From Proto-Plains *xal.

Source

Coined by George R. R. Martin in the book A Game of Thrones.

Source Spelling

khal

Pronunciation

IPA(key): /ˈxal/

Noun

khal (nominative singular, animate, plural khali)

  1. leader of a khalasar (a band of Dothraki), roughly equivalent to English words like chief, king, leader, ruler
    Khal fini laz vos dothrao, vos khal.
    A khal who cannot ride is not a khal.
    -Qotho (Game of Thrones, Episode 109)
Inflection
Singular Plural
Nominative khal khali
Accusative khales khalis
Genitive khali
Allative khalaan khalea
Ablative khaloon khaloa
Derived Terms

Creation and Usage Notes

George R. R. Martin was clearly inspired by the words "khan" and "khagan", both words used for "ruler" in the Silk Road era in Mongolia.
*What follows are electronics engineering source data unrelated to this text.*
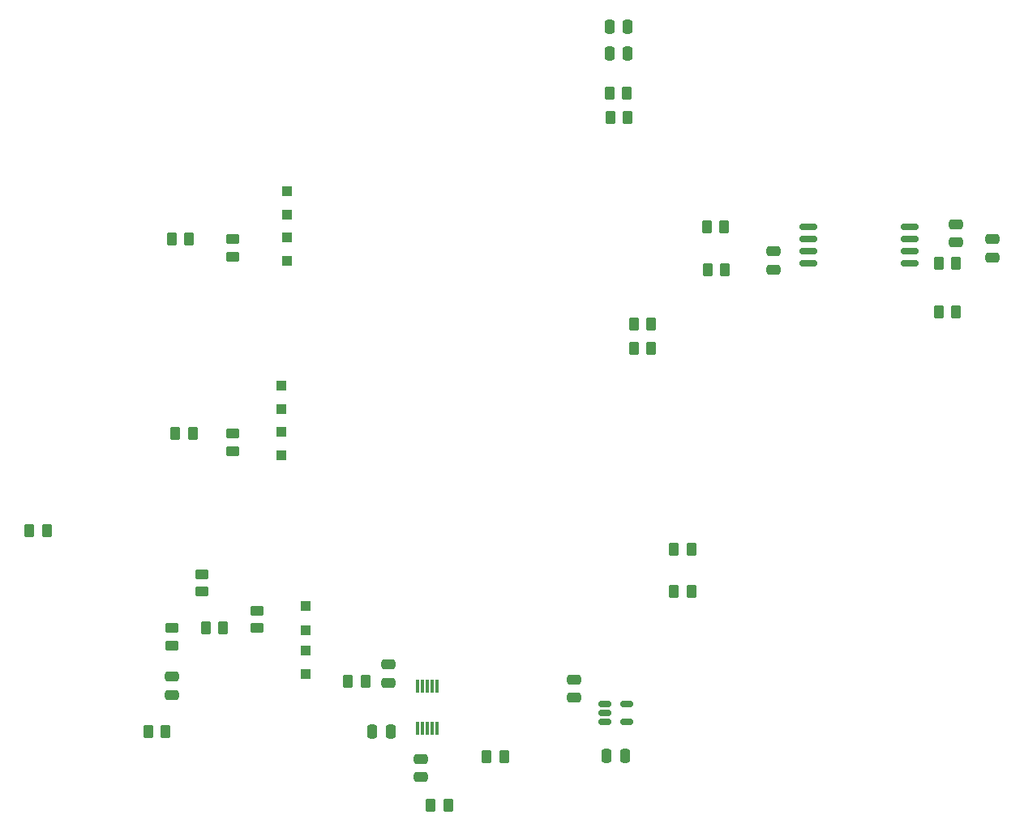
<source format=gbr>
%TF.GenerationSoftware,KiCad,Pcbnew,6.0.2+dfsg-1*%
%TF.CreationDate,2023-03-31T17:06:09+02:00*%
%TF.ProjectId,feedbackController,66656564-6261-4636-9b43-6f6e74726f6c,rev?*%
%TF.SameCoordinates,Original*%
%TF.FileFunction,Paste,Top*%
%TF.FilePolarity,Positive*%
%FSLAX46Y46*%
G04 Gerber Fmt 4.6, Leading zero omitted, Abs format (unit mm)*
G04 Created by KiCad (PCBNEW 6.0.2+dfsg-1) date 2023-03-31 17:06:09*
%MOMM*%
%LPD*%
G01*
G04 APERTURE LIST*
G04 Aperture macros list*
%AMRoundRect*
0 Rectangle with rounded corners*
0 $1 Rounding radius*
0 $2 $3 $4 $5 $6 $7 $8 $9 X,Y pos of 4 corners*
0 Add a 4 corners polygon primitive as box body*
4,1,4,$2,$3,$4,$5,$6,$7,$8,$9,$2,$3,0*
0 Add four circle primitives for the rounded corners*
1,1,$1+$1,$2,$3*
1,1,$1+$1,$4,$5*
1,1,$1+$1,$6,$7*
1,1,$1+$1,$8,$9*
0 Add four rect primitives between the rounded corners*
20,1,$1+$1,$2,$3,$4,$5,0*
20,1,$1+$1,$4,$5,$6,$7,0*
20,1,$1+$1,$6,$7,$8,$9,0*
20,1,$1+$1,$8,$9,$2,$3,0*%
G04 Aperture macros list end*
%ADD10RoundRect,0.250000X-0.262500X-0.450000X0.262500X-0.450000X0.262500X0.450000X-0.262500X0.450000X0*%
%ADD11R,1.000000X1.000000*%
%ADD12RoundRect,0.250000X-0.250000X-0.475000X0.250000X-0.475000X0.250000X0.475000X-0.250000X0.475000X0*%
%ADD13RoundRect,0.250000X0.450000X-0.262500X0.450000X0.262500X-0.450000X0.262500X-0.450000X-0.262500X0*%
%ADD14RoundRect,0.250000X-0.450000X0.262500X-0.450000X-0.262500X0.450000X-0.262500X0.450000X0.262500X0*%
%ADD15RoundRect,0.250000X-0.475000X0.250000X-0.475000X-0.250000X0.475000X-0.250000X0.475000X0.250000X0*%
%ADD16RoundRect,0.250000X0.250000X0.475000X-0.250000X0.475000X-0.250000X-0.475000X0.250000X-0.475000X0*%
%ADD17RoundRect,0.250000X0.262500X0.450000X-0.262500X0.450000X-0.262500X-0.450000X0.262500X-0.450000X0*%
%ADD18RoundRect,0.250000X0.475000X-0.250000X0.475000X0.250000X-0.475000X0.250000X-0.475000X-0.250000X0*%
%ADD19RoundRect,0.150000X-0.512500X-0.150000X0.512500X-0.150000X0.512500X0.150000X-0.512500X0.150000X0*%
%ADD20RoundRect,0.150000X0.750000X0.150000X-0.750000X0.150000X-0.750000X-0.150000X0.750000X-0.150000X0*%
%ADD21R,0.300000X1.400000*%
G04 APERTURE END LIST*
D10*
%TO.C,R21*%
X124817500Y-135382000D03*
X126642500Y-135382000D03*
%TD*%
%TO.C,R11*%
X177875000Y-83820000D03*
X179700000Y-83820000D03*
%TD*%
D11*
%TO.C,D1*%
X109855000Y-78500000D03*
X109855000Y-76000000D03*
%TD*%
D10*
%TO.C,R10*%
X143590000Y-63500000D03*
X145415000Y-63500000D03*
%TD*%
D12*
%TO.C,C2*%
X118750000Y-127635000D03*
X120650000Y-127635000D03*
%TD*%
D13*
%TO.C,R8*%
X100965000Y-113030000D03*
X100965000Y-111205000D03*
%TD*%
D12*
%TO.C,C10*%
X143510000Y-56769000D03*
X145410000Y-56769000D03*
%TD*%
D11*
%TO.C,D3*%
X109220000Y-98820000D03*
X109220000Y-96320000D03*
%TD*%
D10*
%TO.C,R9*%
X82907500Y-106680000D03*
X84732500Y-106680000D03*
%TD*%
%TO.C,R3*%
X98147500Y-96520000D03*
X99972500Y-96520000D03*
%TD*%
%TO.C,R17*%
X146050000Y-85090000D03*
X147875000Y-85090000D03*
%TD*%
D14*
%TO.C,R4*%
X104140000Y-96520000D03*
X104140000Y-98345000D03*
%TD*%
D15*
%TO.C,C1*%
X97790000Y-121920000D03*
X97790000Y-123820000D03*
%TD*%
D11*
%TO.C,D5*%
X111760000Y-114540000D03*
X111760000Y-117040000D03*
%TD*%
D12*
%TO.C,C9*%
X143510000Y-53975000D03*
X145410000Y-53975000D03*
%TD*%
D15*
%TO.C,C11*%
X183515000Y-76200000D03*
X183515000Y-78100000D03*
%TD*%
D16*
%TO.C,C7*%
X145095000Y-130175000D03*
X143195000Y-130175000D03*
%TD*%
D10*
%TO.C,R1*%
X97790000Y-76200000D03*
X99615000Y-76200000D03*
%TD*%
D13*
%TO.C,R7*%
X97790000Y-118665000D03*
X97790000Y-116840000D03*
%TD*%
D10*
%TO.C,R20*%
X143510000Y-60960000D03*
X145335000Y-60960000D03*
%TD*%
%TO.C,R5*%
X101322500Y-116840000D03*
X103147500Y-116840000D03*
%TD*%
D17*
%TO.C,R13*%
X152042500Y-108585000D03*
X150217500Y-108585000D03*
%TD*%
%TO.C,R14*%
X152042500Y-113030000D03*
X150217500Y-113030000D03*
%TD*%
D18*
%TO.C,C8*%
X160655000Y-79375000D03*
X160655000Y-77475000D03*
%TD*%
D11*
%TO.C,D2*%
X109220000Y-93960000D03*
X109220000Y-91460000D03*
%TD*%
D10*
%TO.C,R22*%
X130659500Y-130302000D03*
X132484500Y-130302000D03*
%TD*%
%TO.C,R18*%
X95330000Y-127635000D03*
X97155000Y-127635000D03*
%TD*%
D17*
%TO.C,R12*%
X179700000Y-78740000D03*
X177875000Y-78740000D03*
%TD*%
D18*
%TO.C,C5*%
X179705000Y-76515000D03*
X179705000Y-74615000D03*
%TD*%
D11*
%TO.C,D6*%
X109855000Y-73640000D03*
X109855000Y-71140000D03*
%TD*%
D17*
%TO.C,R16*%
X155575000Y-79375000D03*
X153750000Y-79375000D03*
%TD*%
D19*
%TO.C,U4*%
X143007500Y-124780000D03*
X143007500Y-125730000D03*
X143007500Y-126680000D03*
X145282500Y-126680000D03*
X145282500Y-124780000D03*
%TD*%
D11*
%TO.C,D4*%
X111760000Y-119180000D03*
X111760000Y-121680000D03*
%TD*%
D18*
%TO.C,C4*%
X120396000Y-122555000D03*
X120396000Y-120655000D03*
%TD*%
D13*
%TO.C,R6*%
X106680000Y-116840000D03*
X106680000Y-115015000D03*
%TD*%
D15*
%TO.C,C6*%
X139832500Y-122240000D03*
X139832500Y-124140000D03*
%TD*%
D14*
%TO.C,R2*%
X104140000Y-76200000D03*
X104140000Y-78025000D03*
%TD*%
D20*
%TO.C,U3*%
X174870000Y-78740000D03*
X174870000Y-77470000D03*
X174870000Y-76200000D03*
X174870000Y-74930000D03*
X164220000Y-74930000D03*
X164220000Y-76200000D03*
X164220000Y-77470000D03*
X164220000Y-78740000D03*
%TD*%
D15*
%TO.C,C3*%
X123825000Y-130495000D03*
X123825000Y-132395000D03*
%TD*%
D17*
%TO.C,R23*%
X118006500Y-122428000D03*
X116181500Y-122428000D03*
%TD*%
D10*
%TO.C,R19*%
X146050000Y-87630000D03*
X147875000Y-87630000D03*
%TD*%
D21*
%TO.C,U1*%
X123460000Y-127295000D03*
X123960000Y-127295000D03*
X124460000Y-127295000D03*
X124960000Y-127295000D03*
X125460000Y-127295000D03*
X125460000Y-122895000D03*
X124960000Y-122895000D03*
X124460000Y-122895000D03*
X123960000Y-122895000D03*
X123460000Y-122895000D03*
%TD*%
D17*
%TO.C,R15*%
X155495000Y-74930000D03*
X153670000Y-74930000D03*
%TD*%
M02*

</source>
Khal is a nice example of a word for which an adequate definition (or adequate one-word definition) simply doesn't exist—the reason being that no precise notional equivalent exists in our universe. It's also a little silly to define the khal as the leader of a khalasar, but what else can one do?

As a note, it looks like I may have made a mistake in the dialogue for 109 above. It should be Khal fini laz vo dothrao, vos khal. I believe what he actually says is Khal fini laz vos dothrao, vos khal. I don't know what I was thinking. It may have been for parallelism. It may have been nothing more than a mistake. At this stage I simply don't remember. Either way, it's vo before consonants and vos before vowels, though for emphasis... Oh wait. For emphasis, it's vos before consonants, isn't it? My bad. Okay, I'll change it above. (But of course this is the first time this page will ever be published, so the vo version will never be seen!)